Global Trade

30 June 2025
Trader takeaways: What the LME lending rule really changes (Part 2)
Written by Gabriella Vagnini
Last week we broke down what the LME’s new front-month lending rule means for the U.S. aluminum market. Now let’s call it like it is. If you have traded this market, you already know the game. Curve risk, spread trades, delivery optionality. This new rule changes how that is played.
If you are long the front and over the stock, you are now the market’s liquidity provider.
That is the headline. You are basically being forced to post M1 to M2 carry at level. Not if you feel like it, not when the bid shows up. You either make that carry available by 13:30 London or the LME will adjust your price like you did. No flexibility. No negotiation.
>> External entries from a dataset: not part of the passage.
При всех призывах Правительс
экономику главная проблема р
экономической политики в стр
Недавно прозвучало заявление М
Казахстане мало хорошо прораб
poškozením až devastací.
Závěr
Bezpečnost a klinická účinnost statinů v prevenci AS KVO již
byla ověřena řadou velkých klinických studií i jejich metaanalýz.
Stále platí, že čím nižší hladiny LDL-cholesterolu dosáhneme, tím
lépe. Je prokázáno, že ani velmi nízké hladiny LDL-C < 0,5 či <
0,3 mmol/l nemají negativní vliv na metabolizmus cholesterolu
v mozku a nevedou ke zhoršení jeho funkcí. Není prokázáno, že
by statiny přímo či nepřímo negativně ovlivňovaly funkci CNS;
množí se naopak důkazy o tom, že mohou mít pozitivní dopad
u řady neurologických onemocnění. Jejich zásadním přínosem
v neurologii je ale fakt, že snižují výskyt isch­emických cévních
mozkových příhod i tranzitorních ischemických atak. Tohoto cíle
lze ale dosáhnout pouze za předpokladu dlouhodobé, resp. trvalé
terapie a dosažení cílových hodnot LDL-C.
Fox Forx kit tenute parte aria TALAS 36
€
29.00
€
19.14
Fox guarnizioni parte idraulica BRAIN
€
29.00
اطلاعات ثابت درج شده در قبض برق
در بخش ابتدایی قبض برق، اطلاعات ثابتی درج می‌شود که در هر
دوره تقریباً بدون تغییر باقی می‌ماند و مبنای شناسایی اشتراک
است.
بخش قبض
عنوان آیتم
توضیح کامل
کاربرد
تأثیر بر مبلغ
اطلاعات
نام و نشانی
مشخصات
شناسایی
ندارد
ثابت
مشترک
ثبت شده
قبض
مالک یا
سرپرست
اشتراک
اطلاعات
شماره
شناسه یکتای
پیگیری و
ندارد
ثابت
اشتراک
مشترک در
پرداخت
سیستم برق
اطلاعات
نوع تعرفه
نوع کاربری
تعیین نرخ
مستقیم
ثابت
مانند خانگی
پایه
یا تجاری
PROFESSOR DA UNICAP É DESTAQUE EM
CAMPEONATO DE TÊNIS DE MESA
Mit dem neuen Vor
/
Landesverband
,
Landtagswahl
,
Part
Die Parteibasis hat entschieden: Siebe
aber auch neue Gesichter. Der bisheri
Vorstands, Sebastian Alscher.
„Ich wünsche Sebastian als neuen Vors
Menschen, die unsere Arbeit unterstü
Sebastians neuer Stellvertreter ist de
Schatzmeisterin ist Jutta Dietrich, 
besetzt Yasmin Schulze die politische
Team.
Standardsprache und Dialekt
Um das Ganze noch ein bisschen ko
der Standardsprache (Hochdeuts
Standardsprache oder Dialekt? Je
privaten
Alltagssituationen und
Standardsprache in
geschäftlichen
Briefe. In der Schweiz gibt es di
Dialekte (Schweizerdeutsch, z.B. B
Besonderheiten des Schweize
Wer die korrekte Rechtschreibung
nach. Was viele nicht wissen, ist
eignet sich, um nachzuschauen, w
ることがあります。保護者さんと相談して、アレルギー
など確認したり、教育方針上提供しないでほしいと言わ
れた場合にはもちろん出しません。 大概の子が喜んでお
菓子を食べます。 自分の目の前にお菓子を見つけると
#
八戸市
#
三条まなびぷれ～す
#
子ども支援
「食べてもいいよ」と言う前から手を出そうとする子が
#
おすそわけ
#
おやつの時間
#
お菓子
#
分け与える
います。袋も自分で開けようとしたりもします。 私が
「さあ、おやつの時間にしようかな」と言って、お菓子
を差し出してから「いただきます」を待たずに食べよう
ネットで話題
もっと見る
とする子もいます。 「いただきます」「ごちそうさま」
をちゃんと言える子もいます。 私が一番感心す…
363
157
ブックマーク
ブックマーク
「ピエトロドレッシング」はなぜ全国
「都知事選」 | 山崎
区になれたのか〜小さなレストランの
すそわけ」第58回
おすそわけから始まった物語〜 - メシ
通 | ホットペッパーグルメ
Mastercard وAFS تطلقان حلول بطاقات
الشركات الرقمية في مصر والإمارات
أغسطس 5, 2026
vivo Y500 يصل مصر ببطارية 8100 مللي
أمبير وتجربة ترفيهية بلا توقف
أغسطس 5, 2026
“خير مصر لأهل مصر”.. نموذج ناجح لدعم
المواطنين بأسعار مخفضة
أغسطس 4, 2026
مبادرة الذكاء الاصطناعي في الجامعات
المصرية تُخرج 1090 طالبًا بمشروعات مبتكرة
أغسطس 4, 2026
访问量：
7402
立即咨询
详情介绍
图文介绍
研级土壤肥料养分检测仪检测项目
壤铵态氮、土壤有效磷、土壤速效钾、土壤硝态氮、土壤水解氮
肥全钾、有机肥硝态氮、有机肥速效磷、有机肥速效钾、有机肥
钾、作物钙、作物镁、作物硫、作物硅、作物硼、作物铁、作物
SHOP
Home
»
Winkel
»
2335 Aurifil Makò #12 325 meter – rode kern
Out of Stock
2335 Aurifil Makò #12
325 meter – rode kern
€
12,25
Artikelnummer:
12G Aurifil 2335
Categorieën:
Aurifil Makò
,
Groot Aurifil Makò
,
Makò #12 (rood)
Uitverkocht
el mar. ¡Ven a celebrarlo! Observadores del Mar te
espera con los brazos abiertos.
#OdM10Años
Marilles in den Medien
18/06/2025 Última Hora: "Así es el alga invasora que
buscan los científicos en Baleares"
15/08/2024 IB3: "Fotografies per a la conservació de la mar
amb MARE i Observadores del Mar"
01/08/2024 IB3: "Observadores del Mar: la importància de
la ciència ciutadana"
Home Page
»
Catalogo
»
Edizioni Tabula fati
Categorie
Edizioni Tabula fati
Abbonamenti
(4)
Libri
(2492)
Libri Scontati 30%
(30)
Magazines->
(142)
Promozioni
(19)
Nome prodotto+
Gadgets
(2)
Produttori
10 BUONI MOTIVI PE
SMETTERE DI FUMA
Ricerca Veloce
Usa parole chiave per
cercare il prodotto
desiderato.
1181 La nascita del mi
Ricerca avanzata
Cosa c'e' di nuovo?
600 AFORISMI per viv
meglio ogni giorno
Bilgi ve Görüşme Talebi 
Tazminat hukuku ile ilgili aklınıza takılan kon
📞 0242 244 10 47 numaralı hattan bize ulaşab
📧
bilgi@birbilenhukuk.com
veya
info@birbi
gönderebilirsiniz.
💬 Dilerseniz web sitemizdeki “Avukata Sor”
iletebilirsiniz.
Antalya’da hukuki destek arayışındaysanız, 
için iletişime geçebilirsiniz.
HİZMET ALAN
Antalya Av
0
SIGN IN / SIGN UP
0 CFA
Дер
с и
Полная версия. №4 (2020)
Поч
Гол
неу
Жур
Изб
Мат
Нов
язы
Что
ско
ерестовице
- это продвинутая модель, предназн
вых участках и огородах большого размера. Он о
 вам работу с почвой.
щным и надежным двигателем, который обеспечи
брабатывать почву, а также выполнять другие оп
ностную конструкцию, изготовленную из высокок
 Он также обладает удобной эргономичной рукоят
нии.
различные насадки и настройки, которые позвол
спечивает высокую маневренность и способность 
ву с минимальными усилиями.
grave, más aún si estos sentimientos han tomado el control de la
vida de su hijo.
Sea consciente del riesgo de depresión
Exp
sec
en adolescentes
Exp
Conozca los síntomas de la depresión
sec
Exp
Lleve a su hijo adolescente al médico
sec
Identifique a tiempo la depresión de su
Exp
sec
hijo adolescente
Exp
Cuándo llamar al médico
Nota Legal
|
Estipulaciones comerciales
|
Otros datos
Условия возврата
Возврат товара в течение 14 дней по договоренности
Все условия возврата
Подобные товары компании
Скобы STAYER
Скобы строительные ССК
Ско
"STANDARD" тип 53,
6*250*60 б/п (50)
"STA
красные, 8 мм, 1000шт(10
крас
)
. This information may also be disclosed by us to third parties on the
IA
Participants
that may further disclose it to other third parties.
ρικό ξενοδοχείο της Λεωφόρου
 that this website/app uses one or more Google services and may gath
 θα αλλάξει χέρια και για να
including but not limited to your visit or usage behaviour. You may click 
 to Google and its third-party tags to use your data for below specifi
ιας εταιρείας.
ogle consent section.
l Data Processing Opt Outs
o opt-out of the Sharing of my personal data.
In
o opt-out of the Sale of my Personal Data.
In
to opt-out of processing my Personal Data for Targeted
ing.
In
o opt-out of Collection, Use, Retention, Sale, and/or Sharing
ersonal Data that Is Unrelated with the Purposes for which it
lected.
This means anyone trying to lean into front-month tightness just got their knees cut out. Holding prompt risk now comes with a built-in obligation to offer carry for free. If you were planning to ride that short squeeze into delivery, that strategy is off the table once your size crosses the threshold.
Curve structure just got more crowded and more complicated
Traders who have been working M1s and cash spreads are going to back off. Some will slide their risk out into M2 or M3. Others will keep their size under the radar or move more into OTC. And the smarter desks will just break it up across accounts.
That is the thing. The more the LME tries to fix the front, the more positions get scattered and harder to track. So this rule might keep M1 to M2 looking tidy, but that pressure is still in the system. It just gets pushed down the curve or behind the curtain.
This is why CME keeps gaining ground
They keep it simple. No warehouse games. No forced lending. No Russian-origin debates. CME aluminum is cash-settled and U.S.-based. If all you want is price exposure without the LME politics, you are going to look at CME. This new rule will only speed that up for some shops.
Will this rule work? Depends what you mean by work
It might stop the front month from blowing out. But it also punishes anyone who is early and right. It assumes every dominant position is a threat, even when it is legit.
So if you have built a good long position and you are holding M1 into tight stocks, too bad. You are now required to lend it away flat. That is not risk management. That is enforced charity.
Here is the bottom line for traders:
If your front-month futures are bigger than the available stock, you are a dominant holder
- You are on the hook to lend that carry at level, no excuses
- If you do not, the LME will price adjust the trade and make it look like you did
- The front end loses its edge. That curve premium you used to aim for is getting capped
- More risk will flow into M2 or into quiet corners of the market where the LME is not looking
- The rule is labeled temporary but once it is in, it is in
If you are sitting on a curve book or used to working LME spreads, you are already adjusting. This rule changes how people take and manage prompt risk. The LME is trying to stay ahead of the next squeeze, but in doing that, they are making the market less transparent and less dynamic.
It is not the end of the world, but it is another reason more traders are looking to CME. The LME has always been a physical market first. But the more rules they stack on, the more it becomes a compliance trade instead of a real one.